Passage shown:
- Founded: 2000
- Founder: Brian Perera
- Genre: Hip hop, Contemporary R&B
- Country of origin: U.S.
- Location: Los Angeles, California
- Official website: www.cleorecs.com

= X-Ray Records =

American independent hip hop record label

X-Ray Records is an American independent record label specializing in hip hop music.

== History ==
X-Ray Records is an imprint under the Cleopatra Records, Inc. label group that focuses on hip hop and modern R&B. The imprint began in 2000 just as the label was starting to diversify after predominantly focusing on gothic and industrial music throughout the late ‘90s. It made an auspicious start with SX-10, the hip hop/metal hybrid featuring Sen Dog of Cypress Hill. Releases from KRS-One, Mellow Man Ace, Gravediggaz, Junior M.A.F.I.A. and Westside Connection followed.

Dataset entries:
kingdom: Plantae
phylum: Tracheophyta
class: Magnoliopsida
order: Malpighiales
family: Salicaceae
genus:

Exercise:
Resume the X-Ray Records article above, starting right after its final sentence.

Reply to the exercise:
The burgeoning imprint achieved a first for the Cleopatra family in 2005 when the album It's Not a Game by Bone-Thugs-N-Harmony member Layzie Bone landed on the Billboard Top 100 chart. That attracted more talent to the roster, including notorious hip hop outlaw DMX, P. Diddy prodigy Loon, Pastor Troy, Coolio, Afroman, and Vanilla Ice.

==Notable artists==

- 40 Cal.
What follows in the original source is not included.